Re: [PATCH v4 02/13] locking/ww_mutex: Remove wakeups from under mutex::wait_lock

From: John Stultz
Date: Fri Jun 23 2023 - 20:42:22 EST


On Fri, Jun 23, 2023 at 5:21 AM Dietmar Eggemann
<dietmar.eggemann@xxxxxxx> wrote:
>
> Hi John,
>
> On 01/06/2023 07:58, John Stultz wrote:
> > From: Peter Zijlstra <peterz@xxxxxxxxxxxxx>
> >
> > In preparation to nest mutex::wait_lock under rq::lock we need to remove
> > wakeups from under it.
>
> [...]
>
> > Signed-off-by: Peter Zijlstra (Intel) <peterz@xxxxxxxxxxxxx>
> > Signed-off-by: Connor O'Brien <connoro@xxxxxxxxxx>
> > Signed-off-by: John Stultz <jstultz@xxxxxxxxxx>
> > ---
> > v2:
> > * Move wake_q_init() as suggested by Waiman Long
> > ---
> > include/linux/ww_mutex.h | 3 +++
> > kernel/locking/mutex.c | 8 ++++++++
> > kernel/locking/ww_mutex.h | 10 ++++++++--
> > 3 files changed, 19 insertions(+), 2 deletions(-)
> >
> > diff --git a/include/linux/ww_mutex.h b/include/linux/ww_mutex.h
> > index bb763085479a..9335b2202017 100644
> > --- a/include/linux/ww_mutex.h
> > +++ b/include/linux/ww_mutex.h
> > @@ -19,6 +19,7 @@
> >
> > #include <linux/mutex.h>
> > #include <linux/rtmutex.h>
> > +#include <linux/sched/wake_q.h>
> >
> > #if defined(CONFIG_DEBUG_MUTEXES) || \
> > (defined(CONFIG_PREEMPT_RT) && defined(CONFIG_DEBUG_RT_MUTEXES))
> > @@ -58,6 +59,7 @@ struct ww_acquire_ctx {
> > unsigned int acquired;
> > unsigned short wounded;
> > unsigned short is_wait_die;
> > + struct wake_q_head wake_q;
>
> you told me that there is already an issue in this patch even w/o PE
> when running `insmod /lib/modules/test-ww_mutex.ko`.
>
> The issue is related to Connor's version (1):
>
> https://lkml.kernel.org/r/20221003214501.2050087-2-connoro@xxxxxxxxxx
>
> struct ww_acquire_ctx {
>
> struct wake_q_head wake_q;
>
>
> __mutex_lock_common()
>
> if (ww_ctx)
> ww_ctx_wake(ww_ctx)
>
> wake_up_q(&ww_ctx->wake_q);
> wake_q_init(&ww_ctx->wake_q);
>
>
> Juri's version (2):
>
> https://lkml.kernel.org/r/20181009092434.26221-3-juri.lelli@xxxxxxxxxx
>
> __mutex_lock_common()
>
> DEFINE_WAKE_Q(wake_q) <-- !!!
>
> __ww_mutex_check_waiters(..., wake_q)
>
> __ww_mutex_die(..., wake_q)
>
> wake_q_add(wake_q, waiter->task)
>
> wake_up_q(&wake_q)
>
>
> `insmod /lib/modules/test-ww_mutex.ko` runs fine with (2) but not with
> (1) (both w/o the remaining PE patches).
>
> So to test the PE issues we talked about already which come with `[PATCH
> v4 09/13] sched: Add proxy execution` and CONFIG_PROXY_EXEC=y we need to
> fix (1) or go back to (2).
>
> I haven't found any clues why (2) was changed to (1) so far.

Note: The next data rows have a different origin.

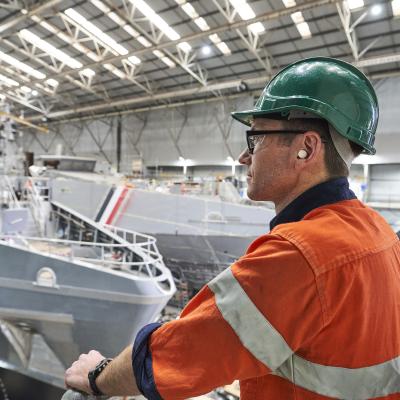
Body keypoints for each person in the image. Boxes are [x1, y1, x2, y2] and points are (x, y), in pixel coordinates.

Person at [64, 57, 400, 399]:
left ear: (306, 148)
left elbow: (172, 359)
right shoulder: (377, 232)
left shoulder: (299, 253)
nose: (243, 156)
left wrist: (97, 375)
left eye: (256, 138)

Right. I don't have context for why, but moving the wake_q to the
ww_ctx does seem to break the wake_q assumptions, and results in lost
wakeups.

In my current tree, I've switched back to Juri's older version of the
patch, but adding one fix from Connor's, and with that the patch
doesn't run into this trouble.

That said, I still am catching and debugging problems with later
patches in the series, which has required breaking up the core proxy
change into much finer grained changes so I can debug what's going
wrong. My v5 patch set will reflect this.

thanks
-john